Farrell is president and CEO of Open Door Family Medical Centers, Inc., a multi-site federally qualified community health center headquartered in Ossining, NY that anticipates 200,000 patient visits in 2010. Open Door is recognized as a Level 3 patient centered medical home by the National Committee for Quality Assurance PPCÃ‚®-PCMH(TM) program. Farrell began at Open Door as director of development in 1986 and has also served as director of operations for the organization. She serves on the board of a number of organizations, including Ossining Communities That Care, Community Health Care Association of New York State, Westchester Women’s Agenda, Council of Community Services of Port Chester, and the Hudson Health Plan.
“The strength of the THINC board is the collaborative nature of its members, working across the table to constantly improve the quality of health care for the residents of the Hudson Valley,” said Susan Stuard, MBA, THINC’s executive director. “Dr. Grundy’s leadership on the national level to inspire physician practice transformation, combined with his responsibility with IBM to support value-based health initiatives, adds to our board’s breadth of expertise. Ms. Farrell’s work on the local level to bring high quality health care to the safety net community brings a strong voice for community health initiatives.”
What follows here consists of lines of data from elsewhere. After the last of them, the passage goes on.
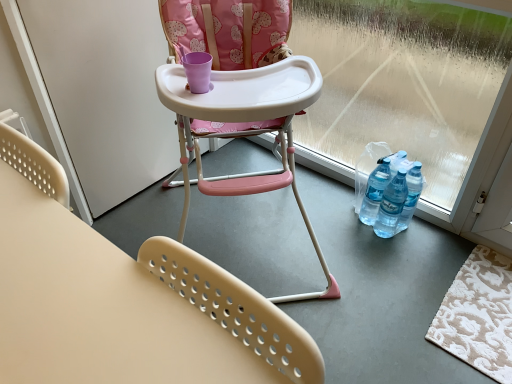
Question: Does transparent plastic window screen at lower right have a smaller size compared to white matte screen door at left?

Choices:
 (A) yes
 (B) no

Answer: (B)

Question: Considering the relative sizes of transparent plastic window screen at lower right and white matte screen door at left in the image provided, is transparent plastic window screen at lower right taller than white matte screen door at left?

Choices:
 (A) no
 (B) yes

Answer: (B)

Question: Is transparent plastic window screen at lower right outside of white matte screen door at left?

Choices:
 (A) no
 (B) yes

Answer: (B)

Question: Does transparent plastic window screen at lower right have a greater width compared to white matte screen door at left?

Choices:
 (A) no
 (B) yes

Answer: (B)

Question: Is white matte screen door at left surrounded by transparent plastic window screen at lower right?

Choices:
 (A) yes
 (B) no

Answer: (B)

Question: Would you say beige plastic chair at lower center, which is counted as the first chair, starting from the front, is inside or outside pink plastic highchair at center, the 1th chair from the back?

Choices:
 (A) outside
 (B) inside

Answer: (A)

Question: Is beige plastic chair at lower center, which is the 2th chair in back-to-front order, bigger or smaller than pink plastic highchair at center, the 2th chair when ordered from front to back?

Choices:
 (A) small
 (B) big

Answer: (A)

Question: From the image's perspective, is beige plastic chair at lower center, which is the 2th chair in back-to-front order, above or below pink plastic highchair at center, the 1th chair from the back?

Choices:
 (A) below
 (B) above

Answer: (A)

Question: Visually, is beige plastic chair at lower center, which is counted as the first chair, starting from the front, positioned to the left or to the right of pink plastic highchair at center, the 1th chair from the back?

Choices:
 (A) right
 (B) left

Answer: (B)

Question: From the image's perspective, is beige textured rug at lower right above or below white matte screen door at left?

Choices:
 (A) below
 (B) above

Answer: (A)

Question: Considering the positions of beige textured rug at lower right and white matte screen door at left in the image, is beige textured rug at lower right taller or shorter than white matte screen door at left?

Choices:
 (A) tall
 (B) short

Answer: (B)

Question: From a real-world perspective, is beige textured rug at lower right physically located above or below white matte screen door at left?

Choices:
 (A) above
 (B) below

Answer: (B)

Question: Considering the positions of point (456, 347) and point (126, 130), is point (456, 347) closer or farther from the camera than point (126, 130)?

Choices:
 (A) closer
 (B) farther

Answer: (A)

Question: Is white matte screen door at left taller or shorter than transparent plastic window screen at lower right?

Choices:
 (A) short
 (B) tall

Answer: (A)

Question: Considering the positions of white matte screen door at left and transparent plastic window screen at lower right in the image, is white matte screen door at left wider or thinner than transparent plastic window screen at lower right?

Choices:
 (A) thin
 (B) wide

Answer: (A)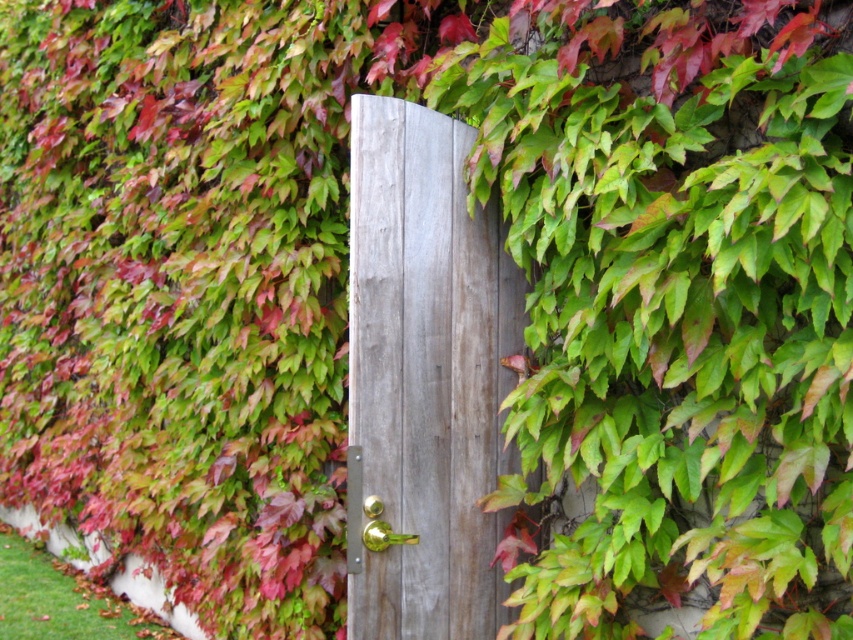
Does gray wood door at center have a larger size compared to gold metallic door handle at center?

Yes, gray wood door at center is bigger than gold metallic door handle at center.

Does gray wood door at center appear under gold metallic door handle at center?

No.

The width and height of the screenshot is (853, 640). What do you see at coordinates (426, 372) in the screenshot?
I see `gray wood door at center` at bounding box center [426, 372].

In order to click on gray wood door at center in this screenshot , I will do `click(426, 372)`.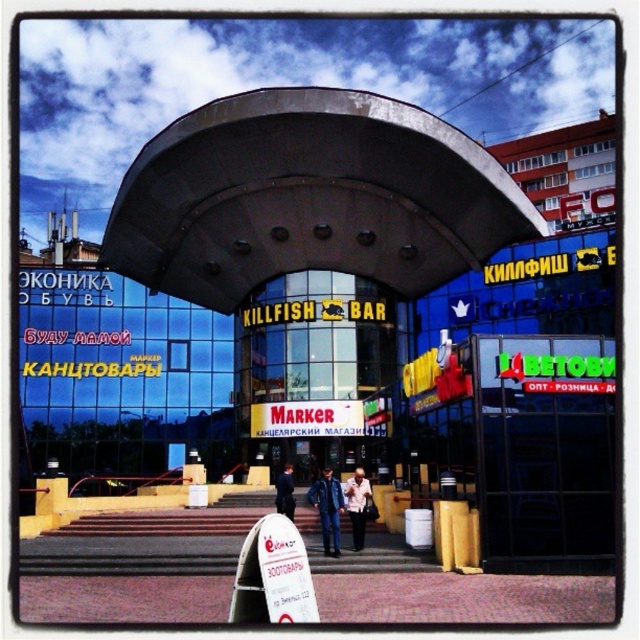
What is the position of the blue denim jacket at center relative to the light brown leather jacket at center?

The blue denim jacket at center is positioned below the light brown leather jacket at center.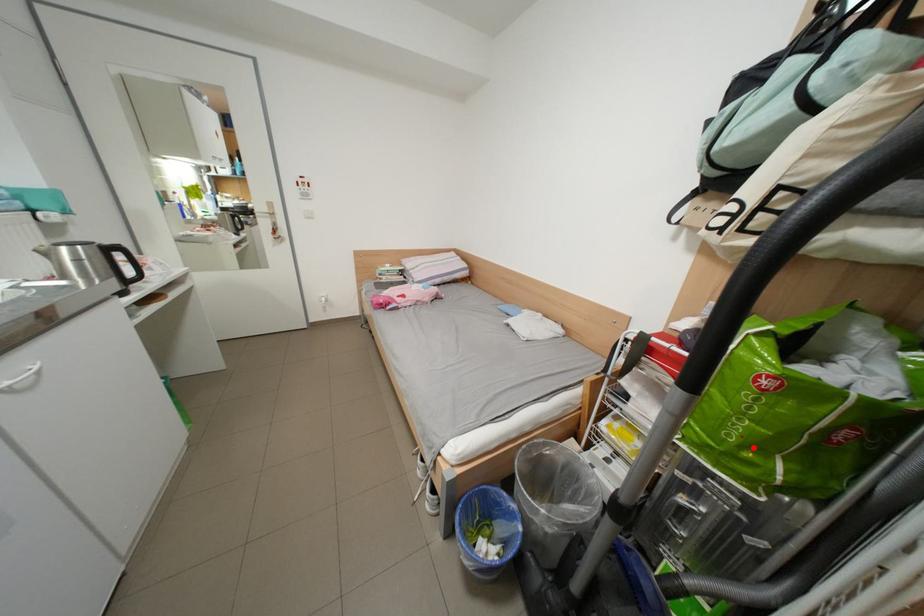
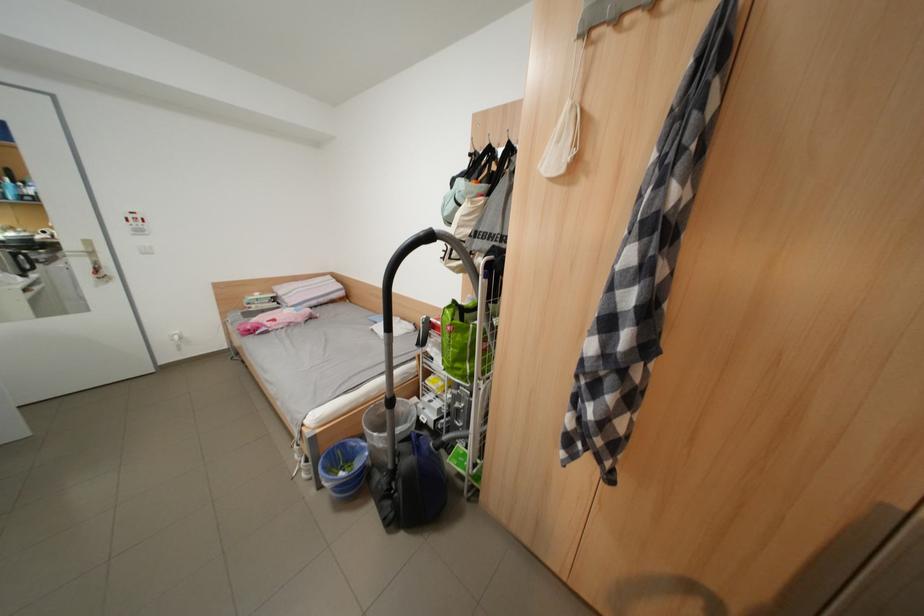
Locate, in the second image, the point that corresponds to the highlighted location in the first image.

(466, 363)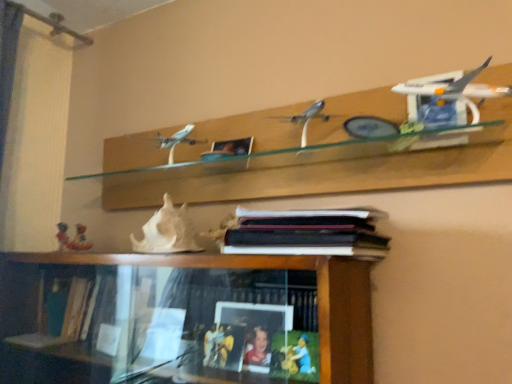
Describe the element at coordinates (457, 90) in the screenshot. Image resolution: width=512 pixels, height=384 pixels. I see `white glossy airplane at upper right` at that location.

The height and width of the screenshot is (384, 512). Describe the element at coordinates (167, 231) in the screenshot. I see `white matte seashell at center, the 1th toy positioned from the right` at that location.

Identify the location of matte plastic toy at lower left, the second toy from the front. This screenshot has width=512, height=384. (80, 240).

Could you measure the distance between white glossy airplane at upper right and matte plastic toy at lower left, the second toy from the front?

white glossy airplane at upper right and matte plastic toy at lower left, the second toy from the front, are 1.28 meters apart from each other.

Locate an element on the screen. aircraft model on the right of matte plastic toy at lower left, the 1th toy from the left is located at coordinates (457, 90).

Is point (488, 64) closer to camera compared to point (86, 244)?

Yes, it is in front of point (86, 244).

Can you confirm if white glossy airplane at upper right is shorter than matte plastic toy at lower left, which is the first toy in back-to-front order?

No, white glossy airplane at upper right is not shorter than matte plastic toy at lower left, which is the first toy in back-to-front order.

From the image's perspective, is hardcover book at center on white glossy airplane at upper right?

Actually, hardcover book at center appears below white glossy airplane at upper right in the image.

Is hardcover book at center located outside white glossy airplane at upper right?

That's correct, hardcover book at center is outside of white glossy airplane at upper right.

Which is more to the left, hardcover book at center or white glossy airplane at upper right?

From the viewer's perspective, hardcover book at center appears more on the left side.

From a real-world perspective, does hardcover book at center stand above white glossy airplane at upper right?

No, from a real-world perspective, hardcover book at center is not above white glossy airplane at upper right.

Consider the image. Is matte plastic toy at lower left, the 1th toy from the left, located outside hardcover book at center?

matte plastic toy at lower left, the 1th toy from the left, is positioned outside hardcover book at center.

From a real-world perspective, starting from the hardcover book at center, which toy is the 1st one vertically above it? Please provide its 2D coordinates.

[(80, 240)]

Could you measure the distance between matte plastic toy at lower left, the 1th toy from the left, and hardcover book at center?

The distance of matte plastic toy at lower left, the 1th toy from the left, from hardcover book at center is 38.12 inches.

Who is more distant, white matte seashell at center, the 1th toy positioned from the right, or white glossy airplane at upper right?

Positioned behind is white matte seashell at center, the 1th toy positioned from the right.

Is white matte seashell at center, acting as the second toy starting from the back, looking in the opposite direction of white glossy airplane at upper right?

No.

Is white matte seashell at center, acting as the second toy starting from the back, situated inside white glossy airplane at upper right or outside?

white matte seashell at center, acting as the second toy starting from the back, is outside white glossy airplane at upper right.

Based on the photo, who is bigger, white glossy airplane at upper right or hardcover book at center?

hardcover book at center is bigger.

How many degrees apart are the facing directions of white glossy airplane at upper right and hardcover book at center?

They differ by 2.78 degrees in their facing directions.

Is white glossy airplane at upper right not close to hardcover book at center?

white glossy airplane at upper right is near hardcover book at center, not far away.

This screenshot has width=512, height=384. In order to click on book below the white glossy airplane at upper right (from the image's perspective) in this screenshot , I will do `click(307, 233)`.

Would you say white matte seashell at center, acting as the second toy starting from the back, is outside matte plastic toy at lower left, the second toy from the front?

Yes, white matte seashell at center, acting as the second toy starting from the back, is not within matte plastic toy at lower left, the second toy from the front.

From the image's perspective, does white matte seashell at center, acting as the second toy starting from the back, appear higher than matte plastic toy at lower left, the 1th toy from the left?

Yes, from the image's perspective, white matte seashell at center, acting as the second toy starting from the back, is on top of matte plastic toy at lower left, the 1th toy from the left.

Consider the image. Considering the relative sizes of white matte seashell at center, which ranks as the second toy in left-to-right order, and matte plastic toy at lower left, which is the first toy in back-to-front order, in the image provided, is white matte seashell at center, which ranks as the second toy in left-to-right order, thinner than matte plastic toy at lower left, which is the first toy in back-to-front order,?

In fact, white matte seashell at center, which ranks as the second toy in left-to-right order, might be wider than matte plastic toy at lower left, which is the first toy in back-to-front order.

From a real-world perspective, is matte plastic toy at lower left, which is the first toy in back-to-front order, physically above white matte seashell at center, which ranks as the second toy in left-to-right order?

No, from a real-world perspective, matte plastic toy at lower left, which is the first toy in back-to-front order, is not above white matte seashell at center, which ranks as the second toy in left-to-right order.

Is matte plastic toy at lower left, which is the first toy in back-to-front order, oriented away from white matte seashell at center, the 1th toy positioned from the right?

matte plastic toy at lower left, which is the first toy in back-to-front order, is not turned away from white matte seashell at center, the 1th toy positioned from the right.

Is matte plastic toy at lower left, which is the first toy in back-to-front order, next to white matte seashell at center, the 1th toy in the front-to-back sequence?

matte plastic toy at lower left, which is the first toy in back-to-front order, and white matte seashell at center, the 1th toy in the front-to-back sequence, are not in contact.

Relative to white matte seashell at center, acting as the second toy starting from the back, is matte plastic toy at lower left, marked as the 2th toy in a right-to-left arrangement, in front or behind?

Clearly, matte plastic toy at lower left, marked as the 2th toy in a right-to-left arrangement, is behind white matte seashell at center, acting as the second toy starting from the back.

This screenshot has height=384, width=512. In order to click on the 2nd toy behind the white glossy airplane at upper right in this screenshot , I will do `click(80, 240)`.

Identify the location of aircraft model that appears in front of the hardcover book at center. This screenshot has width=512, height=384. (457, 90).

From the image, which object appears to be farther from white matte seashell at center, acting as the second toy starting from the back, white glossy airplane at upper right or hardcover book at center?

white glossy airplane at upper right.

From the picture: Which object lies nearer to the anchor point white matte seashell at center, the 1th toy positioned from the right, white glossy airplane at upper right or matte plastic toy at lower left, the 1th toy from the left?

The object closer to white matte seashell at center, the 1th toy positioned from the right, is matte plastic toy at lower left, the 1th toy from the left.

From the image, which object appears to be nearer to hardcover book at center, white glossy airplane at upper right or matte plastic toy at lower left, the 1th toy from the left?

white glossy airplane at upper right is positioned closer to the anchor hardcover book at center.

Which object lies nearer to the anchor point matte plastic toy at lower left, the second toy from the front, white matte seashell at center, which ranks as the second toy in left-to-right order, or hardcover book at center?

The object closer to matte plastic toy at lower left, the second toy from the front, is white matte seashell at center, which ranks as the second toy in left-to-right order.

Based on their spatial positions, is hardcover book at center or matte plastic toy at lower left, which is the first toy in back-to-front order, further from white matte seashell at center, which ranks as the second toy in left-to-right order?

hardcover book at center.

Considering their positions, is white matte seashell at center, the 1th toy positioned from the right, positioned closer to white glossy airplane at upper right than matte plastic toy at lower left, which is the first toy in back-to-front order?

The object closer to white glossy airplane at upper right is white matte seashell at center, the 1th toy positioned from the right.

Which object lies nearer to the anchor point white matte seashell at center, which ranks as the second toy in left-to-right order, matte plastic toy at lower left, the second toy from the front, or white glossy airplane at upper right?

matte plastic toy at lower left, the second toy from the front, lies closer to white matte seashell at center, which ranks as the second toy in left-to-right order, than the other object.

Which object lies nearer to the anchor point white glossy airplane at upper right, white matte seashell at center, acting as the second toy starting from the back, or hardcover book at center?

Among the two, hardcover book at center is located nearer to white glossy airplane at upper right.

The image size is (512, 384). Find the location of `book between matte plastic toy at lower left, the second toy from the front, and white glossy airplane at upper right from left to right`. book between matte plastic toy at lower left, the second toy from the front, and white glossy airplane at upper right from left to right is located at coordinates (307, 233).

You are a GUI agent. You are given a task and a screenshot of the screen. Output one action in this format:
    pyautogui.click(x=<x>, y=<y>)
    Task: Click on the toy situated between matte plastic toy at lower left, the 1th toy from the left, and hardcover book at center from left to right
    Image resolution: width=512 pixels, height=384 pixels.
    Given the screenshot: What is the action you would take?
    pyautogui.click(x=167, y=231)

I want to click on book between white matte seashell at center, acting as the second toy starting from the back, and white glossy airplane at upper right, in the horizontal direction, so click(x=307, y=233).

Find the location of a particular element. toy situated between matte plastic toy at lower left, which is the first toy in back-to-front order, and white glossy airplane at upper right from left to right is located at coordinates (167, 231).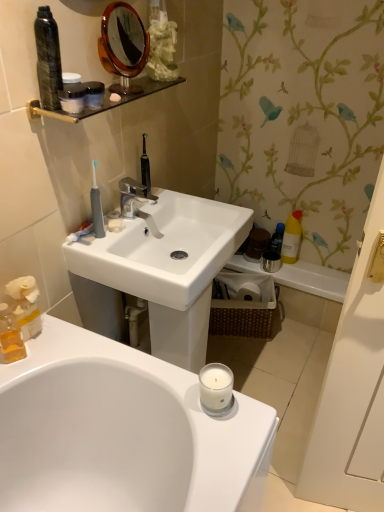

THINC’s 10-member board of directors includes leaders from across the health care spectrum — physicians, consumer groups, large employers and hospitals are all represented. The board oversees the work of four active committees composed of more than 60 community and national subject matter experts. THINC sponsors a pay-for-performance physician practice transformation project that rewards practices that achieve community-defined clinical and operational goals such as care coordination. THINC also sponsors the Hudson Valley Health Information Exchange and an EHR adoption program.
About the Taconic Health Information Network and Community (THINC)
THINC is dedicated to improving the quality, safety and efficiency of health care for the benefit of the people of the Hudson Valley region of New York. The primary purpose of THINC is to advance the use of health IT through the sponsorship of a secure health information exchange network, the adoption and use of interoperable EHRs and the implementation of population health improvement activities, including public health surveillance and reporting, pay for performance, patient centered medical home practice transformation, care coordination activities, public reporting and other quality improvement initiatives.